About air resistance not mattering, if you go to Wikipedia (can you tell where I do my learning?) and go to the "trajectory of a projectile" page, and scroll down to the air resistance part, it seems to indicate that drag does have a large effect. (Mind you, it is Wikipedia.)

I would like to have the time be realistic, so if the function is supposed to slow down and speed up, and take a certain amount of time, it should do that.

[simplethinker]

What type of projectile are you using? Most of my work has been in the flight of arrows, bullets, and rockets, which are designed to be aerodynamic (I'm into archery, and I was trying to figure out the angle needed to get an arrow a set distance, and then when I started reading up on it I got sidetracked and interested in methods of stabilization). When I did go through the trouble of calculating out the drag, it did not have as large an effect as you would think. But if you were doing something like a ball, which is not as aerodynamically effiecient as arrows, then you can disregard what I said earlier and calculate out the drag. The exact calculations are complex, so I think the easiest way to figure them out would be to search online for a website with the drag constants for the object you're using. I can't remember where I found them, but if I remember I'll PM you.

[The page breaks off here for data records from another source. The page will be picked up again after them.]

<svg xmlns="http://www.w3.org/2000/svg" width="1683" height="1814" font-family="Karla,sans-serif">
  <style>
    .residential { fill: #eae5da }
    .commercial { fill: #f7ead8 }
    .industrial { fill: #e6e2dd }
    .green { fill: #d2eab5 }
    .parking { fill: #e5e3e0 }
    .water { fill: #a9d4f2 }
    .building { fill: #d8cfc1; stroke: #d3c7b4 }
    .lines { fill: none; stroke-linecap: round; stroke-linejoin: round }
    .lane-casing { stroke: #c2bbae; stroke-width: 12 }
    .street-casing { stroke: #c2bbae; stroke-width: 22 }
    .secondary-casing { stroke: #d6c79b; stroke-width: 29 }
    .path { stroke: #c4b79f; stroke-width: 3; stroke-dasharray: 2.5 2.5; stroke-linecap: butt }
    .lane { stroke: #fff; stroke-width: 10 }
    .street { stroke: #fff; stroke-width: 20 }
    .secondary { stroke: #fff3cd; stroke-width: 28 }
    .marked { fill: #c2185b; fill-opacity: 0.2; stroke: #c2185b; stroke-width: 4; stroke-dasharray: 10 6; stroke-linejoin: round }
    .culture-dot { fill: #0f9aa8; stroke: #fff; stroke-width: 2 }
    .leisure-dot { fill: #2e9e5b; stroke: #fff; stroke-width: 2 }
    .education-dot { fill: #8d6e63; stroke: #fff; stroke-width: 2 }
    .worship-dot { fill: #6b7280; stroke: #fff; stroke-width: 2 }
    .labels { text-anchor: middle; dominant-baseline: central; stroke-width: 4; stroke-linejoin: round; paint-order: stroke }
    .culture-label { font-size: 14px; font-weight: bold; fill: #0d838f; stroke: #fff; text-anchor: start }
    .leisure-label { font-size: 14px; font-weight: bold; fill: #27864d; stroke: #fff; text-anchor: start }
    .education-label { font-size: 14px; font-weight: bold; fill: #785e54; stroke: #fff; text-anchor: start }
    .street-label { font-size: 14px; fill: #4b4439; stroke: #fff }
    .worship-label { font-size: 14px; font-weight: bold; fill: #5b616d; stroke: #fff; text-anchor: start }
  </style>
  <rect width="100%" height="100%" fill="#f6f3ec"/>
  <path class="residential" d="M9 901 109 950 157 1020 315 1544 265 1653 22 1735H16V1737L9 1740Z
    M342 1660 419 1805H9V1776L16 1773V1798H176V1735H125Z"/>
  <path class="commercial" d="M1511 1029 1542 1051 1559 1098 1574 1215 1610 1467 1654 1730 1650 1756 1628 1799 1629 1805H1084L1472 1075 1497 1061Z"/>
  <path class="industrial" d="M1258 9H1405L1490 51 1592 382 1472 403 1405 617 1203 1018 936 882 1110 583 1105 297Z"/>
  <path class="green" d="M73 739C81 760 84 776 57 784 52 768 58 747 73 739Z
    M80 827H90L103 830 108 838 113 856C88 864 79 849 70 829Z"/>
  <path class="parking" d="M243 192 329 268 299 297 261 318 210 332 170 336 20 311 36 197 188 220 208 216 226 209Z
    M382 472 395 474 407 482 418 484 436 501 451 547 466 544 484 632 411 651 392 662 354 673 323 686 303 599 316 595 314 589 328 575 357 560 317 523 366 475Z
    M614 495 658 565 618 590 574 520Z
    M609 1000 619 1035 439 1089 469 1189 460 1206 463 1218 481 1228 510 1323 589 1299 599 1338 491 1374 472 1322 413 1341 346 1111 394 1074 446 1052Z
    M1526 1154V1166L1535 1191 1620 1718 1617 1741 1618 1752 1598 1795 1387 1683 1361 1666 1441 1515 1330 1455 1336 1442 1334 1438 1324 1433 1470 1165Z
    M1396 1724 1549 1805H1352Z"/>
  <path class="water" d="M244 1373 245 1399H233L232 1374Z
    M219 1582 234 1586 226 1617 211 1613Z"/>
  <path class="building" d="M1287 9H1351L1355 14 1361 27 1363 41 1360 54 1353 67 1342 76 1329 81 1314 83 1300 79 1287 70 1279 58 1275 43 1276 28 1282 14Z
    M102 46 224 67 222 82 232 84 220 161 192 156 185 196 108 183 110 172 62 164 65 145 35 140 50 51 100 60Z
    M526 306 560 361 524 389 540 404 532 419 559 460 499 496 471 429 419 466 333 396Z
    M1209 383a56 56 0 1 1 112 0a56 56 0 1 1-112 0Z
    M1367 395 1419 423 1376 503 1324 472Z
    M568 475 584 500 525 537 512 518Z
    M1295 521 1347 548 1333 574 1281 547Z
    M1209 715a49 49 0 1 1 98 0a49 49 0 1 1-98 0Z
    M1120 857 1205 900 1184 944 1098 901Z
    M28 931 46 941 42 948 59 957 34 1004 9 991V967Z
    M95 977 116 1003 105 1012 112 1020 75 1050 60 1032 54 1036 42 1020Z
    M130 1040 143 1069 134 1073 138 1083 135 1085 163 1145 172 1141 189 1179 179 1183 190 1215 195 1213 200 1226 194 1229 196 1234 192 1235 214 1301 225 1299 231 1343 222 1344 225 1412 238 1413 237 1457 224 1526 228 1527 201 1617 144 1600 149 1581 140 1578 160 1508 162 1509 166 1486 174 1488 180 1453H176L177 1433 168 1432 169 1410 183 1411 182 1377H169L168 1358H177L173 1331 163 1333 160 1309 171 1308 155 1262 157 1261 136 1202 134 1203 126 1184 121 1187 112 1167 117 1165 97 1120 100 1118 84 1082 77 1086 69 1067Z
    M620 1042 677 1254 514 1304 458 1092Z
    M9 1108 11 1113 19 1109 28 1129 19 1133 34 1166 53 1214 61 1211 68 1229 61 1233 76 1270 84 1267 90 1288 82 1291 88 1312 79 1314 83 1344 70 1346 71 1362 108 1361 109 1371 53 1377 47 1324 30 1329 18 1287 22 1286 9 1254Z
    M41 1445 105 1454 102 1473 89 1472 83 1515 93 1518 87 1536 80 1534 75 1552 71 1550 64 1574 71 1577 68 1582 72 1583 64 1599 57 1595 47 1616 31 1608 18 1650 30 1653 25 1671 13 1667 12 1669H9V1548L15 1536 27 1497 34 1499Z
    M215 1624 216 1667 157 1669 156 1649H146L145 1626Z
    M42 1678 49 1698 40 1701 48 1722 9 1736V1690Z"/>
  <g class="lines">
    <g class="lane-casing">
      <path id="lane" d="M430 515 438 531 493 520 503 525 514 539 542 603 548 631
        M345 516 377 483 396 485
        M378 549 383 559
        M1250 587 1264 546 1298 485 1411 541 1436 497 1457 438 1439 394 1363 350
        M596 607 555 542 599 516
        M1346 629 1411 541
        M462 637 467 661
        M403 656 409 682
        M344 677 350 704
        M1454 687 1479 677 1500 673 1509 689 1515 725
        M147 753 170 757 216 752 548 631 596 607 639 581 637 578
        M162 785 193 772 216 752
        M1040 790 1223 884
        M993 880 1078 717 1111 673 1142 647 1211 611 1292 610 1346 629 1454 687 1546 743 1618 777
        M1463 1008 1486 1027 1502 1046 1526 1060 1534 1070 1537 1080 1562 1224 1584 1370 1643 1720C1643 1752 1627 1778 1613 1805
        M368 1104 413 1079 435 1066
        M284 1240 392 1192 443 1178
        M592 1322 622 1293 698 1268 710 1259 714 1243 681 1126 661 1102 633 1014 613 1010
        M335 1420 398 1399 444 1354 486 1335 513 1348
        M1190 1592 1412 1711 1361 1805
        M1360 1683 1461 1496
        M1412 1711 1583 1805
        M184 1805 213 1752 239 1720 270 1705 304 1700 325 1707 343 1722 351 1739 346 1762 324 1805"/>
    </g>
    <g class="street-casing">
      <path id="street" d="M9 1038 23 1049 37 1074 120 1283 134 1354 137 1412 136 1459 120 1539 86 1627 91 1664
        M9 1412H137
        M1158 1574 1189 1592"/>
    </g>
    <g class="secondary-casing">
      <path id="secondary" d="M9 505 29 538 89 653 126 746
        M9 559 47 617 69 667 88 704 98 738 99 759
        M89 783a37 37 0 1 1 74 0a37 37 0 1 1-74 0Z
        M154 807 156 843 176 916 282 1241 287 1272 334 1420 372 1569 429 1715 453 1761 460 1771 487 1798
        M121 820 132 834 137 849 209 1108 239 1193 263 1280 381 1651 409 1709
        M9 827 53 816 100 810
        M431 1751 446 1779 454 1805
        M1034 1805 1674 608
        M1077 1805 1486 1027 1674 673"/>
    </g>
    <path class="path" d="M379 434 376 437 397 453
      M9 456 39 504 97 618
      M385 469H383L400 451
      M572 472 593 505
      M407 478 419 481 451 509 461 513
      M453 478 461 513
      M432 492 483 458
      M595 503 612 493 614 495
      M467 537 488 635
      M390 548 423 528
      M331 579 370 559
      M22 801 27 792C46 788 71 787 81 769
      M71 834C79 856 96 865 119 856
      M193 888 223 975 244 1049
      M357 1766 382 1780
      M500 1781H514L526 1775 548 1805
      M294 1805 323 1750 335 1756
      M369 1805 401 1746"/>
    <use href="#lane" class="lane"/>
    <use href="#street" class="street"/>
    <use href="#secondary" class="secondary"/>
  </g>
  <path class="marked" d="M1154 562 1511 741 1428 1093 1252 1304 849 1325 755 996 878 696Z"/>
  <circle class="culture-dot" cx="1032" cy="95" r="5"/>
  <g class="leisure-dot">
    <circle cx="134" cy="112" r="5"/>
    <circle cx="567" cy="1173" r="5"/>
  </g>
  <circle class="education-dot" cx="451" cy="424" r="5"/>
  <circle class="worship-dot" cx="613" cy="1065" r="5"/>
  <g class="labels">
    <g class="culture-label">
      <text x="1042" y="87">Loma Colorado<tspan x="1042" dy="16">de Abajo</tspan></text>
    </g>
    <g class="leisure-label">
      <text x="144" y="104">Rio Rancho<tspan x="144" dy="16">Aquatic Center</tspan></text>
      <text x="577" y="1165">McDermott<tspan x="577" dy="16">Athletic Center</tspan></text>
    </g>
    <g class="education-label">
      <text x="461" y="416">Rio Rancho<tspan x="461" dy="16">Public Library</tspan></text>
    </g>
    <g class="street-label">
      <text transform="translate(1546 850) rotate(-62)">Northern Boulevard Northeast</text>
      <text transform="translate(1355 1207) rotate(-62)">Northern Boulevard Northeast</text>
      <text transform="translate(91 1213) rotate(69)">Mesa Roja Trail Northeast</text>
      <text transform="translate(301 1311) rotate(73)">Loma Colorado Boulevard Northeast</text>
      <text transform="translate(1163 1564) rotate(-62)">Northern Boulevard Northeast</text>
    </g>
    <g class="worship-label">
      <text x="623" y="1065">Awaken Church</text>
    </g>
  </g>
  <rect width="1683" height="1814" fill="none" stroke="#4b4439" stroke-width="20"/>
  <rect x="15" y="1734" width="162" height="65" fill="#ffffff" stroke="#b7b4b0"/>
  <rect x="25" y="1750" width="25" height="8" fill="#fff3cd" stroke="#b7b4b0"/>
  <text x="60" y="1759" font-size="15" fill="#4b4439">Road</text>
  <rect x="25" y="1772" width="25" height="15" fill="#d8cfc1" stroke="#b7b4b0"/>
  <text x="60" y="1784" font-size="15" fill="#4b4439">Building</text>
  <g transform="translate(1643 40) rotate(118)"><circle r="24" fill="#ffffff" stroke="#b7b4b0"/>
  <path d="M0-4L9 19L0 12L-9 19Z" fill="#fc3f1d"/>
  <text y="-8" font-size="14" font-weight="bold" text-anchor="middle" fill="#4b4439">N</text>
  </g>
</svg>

Using time as the parameter is only to make it easier and clearer to define. The actual speed doesn't change. As you can see from the equations, the only thing that changes is the rate of change in horizontal position. for X(t)=v*t*cos(a) , if you would graph it in function mode pretending that 't' is 'x', you would get a line (type in y=v*x*cos(a) on your calculator), which means it's increasing at a constant rate. The horizontal rate does change, but the actual speed across the screen never changes. When graphing a parametric function, the parameter time has absolutely nothing to do with actual time.

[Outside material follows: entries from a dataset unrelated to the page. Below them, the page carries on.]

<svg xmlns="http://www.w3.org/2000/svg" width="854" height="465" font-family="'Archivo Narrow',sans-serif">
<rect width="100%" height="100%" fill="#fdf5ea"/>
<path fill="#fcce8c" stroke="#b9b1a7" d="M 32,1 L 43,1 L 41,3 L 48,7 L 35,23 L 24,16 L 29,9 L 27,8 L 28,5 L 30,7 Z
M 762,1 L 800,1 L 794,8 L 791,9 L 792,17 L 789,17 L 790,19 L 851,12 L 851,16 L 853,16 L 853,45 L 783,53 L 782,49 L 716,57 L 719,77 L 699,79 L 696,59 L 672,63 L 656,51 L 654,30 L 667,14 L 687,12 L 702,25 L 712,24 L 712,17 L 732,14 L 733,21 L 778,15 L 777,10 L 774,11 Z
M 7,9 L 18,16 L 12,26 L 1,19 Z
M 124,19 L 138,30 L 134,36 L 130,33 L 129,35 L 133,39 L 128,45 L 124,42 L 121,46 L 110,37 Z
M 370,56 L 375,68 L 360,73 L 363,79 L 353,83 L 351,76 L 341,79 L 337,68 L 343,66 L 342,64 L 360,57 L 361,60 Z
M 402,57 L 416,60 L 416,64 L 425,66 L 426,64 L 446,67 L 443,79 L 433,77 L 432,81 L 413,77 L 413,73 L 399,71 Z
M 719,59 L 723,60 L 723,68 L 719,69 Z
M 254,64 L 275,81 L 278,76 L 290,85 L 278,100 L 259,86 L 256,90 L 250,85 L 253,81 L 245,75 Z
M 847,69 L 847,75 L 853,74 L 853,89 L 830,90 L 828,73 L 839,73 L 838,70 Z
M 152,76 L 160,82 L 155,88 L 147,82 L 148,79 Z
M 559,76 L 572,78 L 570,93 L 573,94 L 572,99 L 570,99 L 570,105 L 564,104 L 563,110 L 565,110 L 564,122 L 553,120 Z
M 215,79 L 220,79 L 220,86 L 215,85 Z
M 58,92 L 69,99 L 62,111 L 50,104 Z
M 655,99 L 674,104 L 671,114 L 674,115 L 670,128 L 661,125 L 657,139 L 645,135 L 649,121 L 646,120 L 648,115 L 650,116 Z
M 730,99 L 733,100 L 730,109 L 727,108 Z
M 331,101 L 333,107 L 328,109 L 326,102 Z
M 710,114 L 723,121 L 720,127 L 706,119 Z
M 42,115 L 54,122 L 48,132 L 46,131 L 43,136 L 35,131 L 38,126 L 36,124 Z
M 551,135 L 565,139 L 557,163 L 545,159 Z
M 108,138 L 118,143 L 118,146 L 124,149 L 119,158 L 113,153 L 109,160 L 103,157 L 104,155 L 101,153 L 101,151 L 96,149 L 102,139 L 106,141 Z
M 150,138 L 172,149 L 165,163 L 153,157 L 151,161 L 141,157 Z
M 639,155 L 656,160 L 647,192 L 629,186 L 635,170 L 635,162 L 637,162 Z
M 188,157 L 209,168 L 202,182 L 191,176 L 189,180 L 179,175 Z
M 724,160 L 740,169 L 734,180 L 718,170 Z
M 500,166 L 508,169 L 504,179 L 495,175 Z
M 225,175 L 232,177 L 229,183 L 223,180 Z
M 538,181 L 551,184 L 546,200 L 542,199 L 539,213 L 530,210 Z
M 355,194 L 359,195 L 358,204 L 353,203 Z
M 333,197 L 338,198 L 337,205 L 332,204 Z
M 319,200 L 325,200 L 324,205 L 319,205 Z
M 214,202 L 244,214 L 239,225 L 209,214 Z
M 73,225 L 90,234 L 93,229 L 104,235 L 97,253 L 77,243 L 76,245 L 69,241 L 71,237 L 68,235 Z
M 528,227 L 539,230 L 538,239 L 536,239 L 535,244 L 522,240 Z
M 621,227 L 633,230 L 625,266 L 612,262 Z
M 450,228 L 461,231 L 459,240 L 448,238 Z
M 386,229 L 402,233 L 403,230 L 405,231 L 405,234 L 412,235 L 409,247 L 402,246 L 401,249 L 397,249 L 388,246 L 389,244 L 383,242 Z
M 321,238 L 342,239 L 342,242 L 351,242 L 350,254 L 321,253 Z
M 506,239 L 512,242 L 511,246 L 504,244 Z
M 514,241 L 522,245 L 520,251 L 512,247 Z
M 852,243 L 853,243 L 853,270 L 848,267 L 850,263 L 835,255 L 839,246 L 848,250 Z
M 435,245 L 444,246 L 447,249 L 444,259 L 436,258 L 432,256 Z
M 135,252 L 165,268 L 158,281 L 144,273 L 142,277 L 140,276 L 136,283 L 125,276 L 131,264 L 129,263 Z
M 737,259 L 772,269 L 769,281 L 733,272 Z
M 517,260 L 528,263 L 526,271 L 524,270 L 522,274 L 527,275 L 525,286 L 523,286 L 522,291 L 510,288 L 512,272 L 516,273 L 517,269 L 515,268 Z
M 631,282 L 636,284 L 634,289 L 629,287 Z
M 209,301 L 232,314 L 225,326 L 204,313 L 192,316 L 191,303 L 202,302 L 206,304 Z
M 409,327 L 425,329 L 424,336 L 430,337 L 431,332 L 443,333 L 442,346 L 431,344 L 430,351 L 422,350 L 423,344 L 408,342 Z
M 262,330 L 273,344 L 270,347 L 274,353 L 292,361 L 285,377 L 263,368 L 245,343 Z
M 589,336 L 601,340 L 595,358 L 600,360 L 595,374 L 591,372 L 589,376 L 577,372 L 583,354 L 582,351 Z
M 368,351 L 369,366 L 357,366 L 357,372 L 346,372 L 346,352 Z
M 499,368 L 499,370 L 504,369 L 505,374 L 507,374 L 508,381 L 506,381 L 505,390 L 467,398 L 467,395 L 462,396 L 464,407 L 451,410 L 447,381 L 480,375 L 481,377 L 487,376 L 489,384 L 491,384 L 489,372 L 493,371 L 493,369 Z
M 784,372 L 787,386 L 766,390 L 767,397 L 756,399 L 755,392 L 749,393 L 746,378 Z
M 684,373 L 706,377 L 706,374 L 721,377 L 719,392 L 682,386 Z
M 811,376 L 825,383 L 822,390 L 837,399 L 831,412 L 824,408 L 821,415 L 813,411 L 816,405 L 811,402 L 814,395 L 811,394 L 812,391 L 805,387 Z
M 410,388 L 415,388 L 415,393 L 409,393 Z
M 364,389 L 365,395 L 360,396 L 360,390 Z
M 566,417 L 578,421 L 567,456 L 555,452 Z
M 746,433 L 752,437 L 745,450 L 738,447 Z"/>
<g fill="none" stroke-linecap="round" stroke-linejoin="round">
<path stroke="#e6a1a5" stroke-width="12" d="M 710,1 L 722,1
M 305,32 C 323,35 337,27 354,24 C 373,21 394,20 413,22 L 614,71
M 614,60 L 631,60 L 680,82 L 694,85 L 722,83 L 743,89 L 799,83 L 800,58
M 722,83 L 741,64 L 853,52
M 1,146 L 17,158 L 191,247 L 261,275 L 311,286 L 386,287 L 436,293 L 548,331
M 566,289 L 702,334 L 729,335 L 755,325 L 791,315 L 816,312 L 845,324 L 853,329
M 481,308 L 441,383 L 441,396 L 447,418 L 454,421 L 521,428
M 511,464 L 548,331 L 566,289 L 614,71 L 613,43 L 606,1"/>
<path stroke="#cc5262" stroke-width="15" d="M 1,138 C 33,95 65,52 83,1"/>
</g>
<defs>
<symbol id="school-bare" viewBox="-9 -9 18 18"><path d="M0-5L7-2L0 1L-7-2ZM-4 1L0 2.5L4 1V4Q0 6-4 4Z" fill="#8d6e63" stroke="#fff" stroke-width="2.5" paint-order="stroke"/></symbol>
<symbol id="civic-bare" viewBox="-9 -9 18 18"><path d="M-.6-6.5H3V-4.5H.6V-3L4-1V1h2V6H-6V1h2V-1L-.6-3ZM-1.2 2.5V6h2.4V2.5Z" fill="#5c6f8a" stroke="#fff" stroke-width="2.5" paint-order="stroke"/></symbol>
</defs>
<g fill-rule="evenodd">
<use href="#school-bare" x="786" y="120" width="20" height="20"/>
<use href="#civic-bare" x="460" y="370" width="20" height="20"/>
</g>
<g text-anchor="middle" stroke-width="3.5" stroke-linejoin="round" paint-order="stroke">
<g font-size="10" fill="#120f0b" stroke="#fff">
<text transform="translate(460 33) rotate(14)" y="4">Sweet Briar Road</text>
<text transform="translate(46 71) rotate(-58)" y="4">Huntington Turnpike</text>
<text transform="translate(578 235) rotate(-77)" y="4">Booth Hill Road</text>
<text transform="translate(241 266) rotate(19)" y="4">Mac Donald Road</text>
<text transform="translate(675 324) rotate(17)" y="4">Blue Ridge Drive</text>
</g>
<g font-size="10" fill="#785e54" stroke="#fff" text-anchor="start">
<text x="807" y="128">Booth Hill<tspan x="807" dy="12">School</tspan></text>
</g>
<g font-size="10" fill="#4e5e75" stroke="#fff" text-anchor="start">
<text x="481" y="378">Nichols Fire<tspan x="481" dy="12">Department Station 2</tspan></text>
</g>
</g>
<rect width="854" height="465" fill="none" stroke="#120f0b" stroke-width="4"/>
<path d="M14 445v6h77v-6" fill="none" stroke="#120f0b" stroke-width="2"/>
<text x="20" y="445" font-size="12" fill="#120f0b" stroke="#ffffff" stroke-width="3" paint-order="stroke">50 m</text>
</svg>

I hope I'm not too confusing

EDIT: I was just looking at the wikipedia entry. I think you clicked on the link at the bottom of the page and went to 'trajectory of a projectile' and then looked at the bottom of that page that had 'trajectory of a projectile with air resistance'. In it, it's talking about resistance to a particle, where the shape of the object is irrelevent, and it says does not apply for fast moving particles. Since particles are really small, the only factor you need to worry about is mass and velocity, but with larger objects the shape and distribution of mass is the most important.